Second, while canakinumab did not reduce the risk of new onset type 2 diabetes in CANTOS, nor did IL-1β neutralization increase the risk of diabetes. These analyses reassure that current strategies to treat atherosclerosis through inflammation inhibition do not appear to hasten the onset of diabetes in those already at risk.

Third, careful interpretation of these results is warranted given the a priori strength of the hypothesis relating inflammation and diabetes. In this study, over the first 6 to 9 months, canakinumab led to small decreases in HbA1c in the first 6-9 months that were similar in magnitude to prior work in patients with type 2 diabetes.
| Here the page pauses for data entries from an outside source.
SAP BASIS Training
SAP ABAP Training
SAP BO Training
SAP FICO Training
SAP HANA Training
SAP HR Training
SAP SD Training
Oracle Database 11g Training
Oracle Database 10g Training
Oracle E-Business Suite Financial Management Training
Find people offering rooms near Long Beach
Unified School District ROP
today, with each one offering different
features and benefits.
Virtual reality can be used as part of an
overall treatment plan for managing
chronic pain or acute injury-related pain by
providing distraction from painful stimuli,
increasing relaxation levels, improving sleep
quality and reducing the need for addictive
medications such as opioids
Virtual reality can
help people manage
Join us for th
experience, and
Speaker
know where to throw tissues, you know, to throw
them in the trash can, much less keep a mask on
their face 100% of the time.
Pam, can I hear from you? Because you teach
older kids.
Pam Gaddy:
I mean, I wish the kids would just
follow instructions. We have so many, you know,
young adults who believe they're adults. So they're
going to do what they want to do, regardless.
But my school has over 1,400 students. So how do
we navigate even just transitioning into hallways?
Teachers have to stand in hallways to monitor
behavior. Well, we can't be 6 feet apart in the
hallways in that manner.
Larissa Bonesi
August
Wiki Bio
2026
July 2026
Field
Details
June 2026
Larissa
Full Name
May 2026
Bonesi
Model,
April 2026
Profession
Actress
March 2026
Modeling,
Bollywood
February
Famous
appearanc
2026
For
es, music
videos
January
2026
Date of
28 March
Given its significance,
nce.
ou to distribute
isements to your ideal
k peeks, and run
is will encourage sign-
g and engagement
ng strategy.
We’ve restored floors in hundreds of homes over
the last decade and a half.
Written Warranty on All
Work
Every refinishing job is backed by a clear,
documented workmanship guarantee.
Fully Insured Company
However, this effect was attenuated over time. The reason for this attenuation is not clear, but may be due to the design of the study, which allowed lifestyle interventions and alterations in other anti-diabetic therapies. Indeed, in other cardiovascular outcome studies using “classical” antidiabetic drugs (dipeptidyl peptidase 4 and sodium–glucose cotransporter 2 inhibitors), similar patterns and magnitude of effects were observed.

In conclusion, random allocation to canakinumab had similar efficacy for cardiovascular events in patients with and without diabetes at study entry. Yet, IL-1β inhibition did not reduce the risk of new onset diabetes in spite of significant reductions in hsCRP and IL-6, a transient improvement of HbA1c, nor did it have long-lasting effects on glycemia among those with diabetes.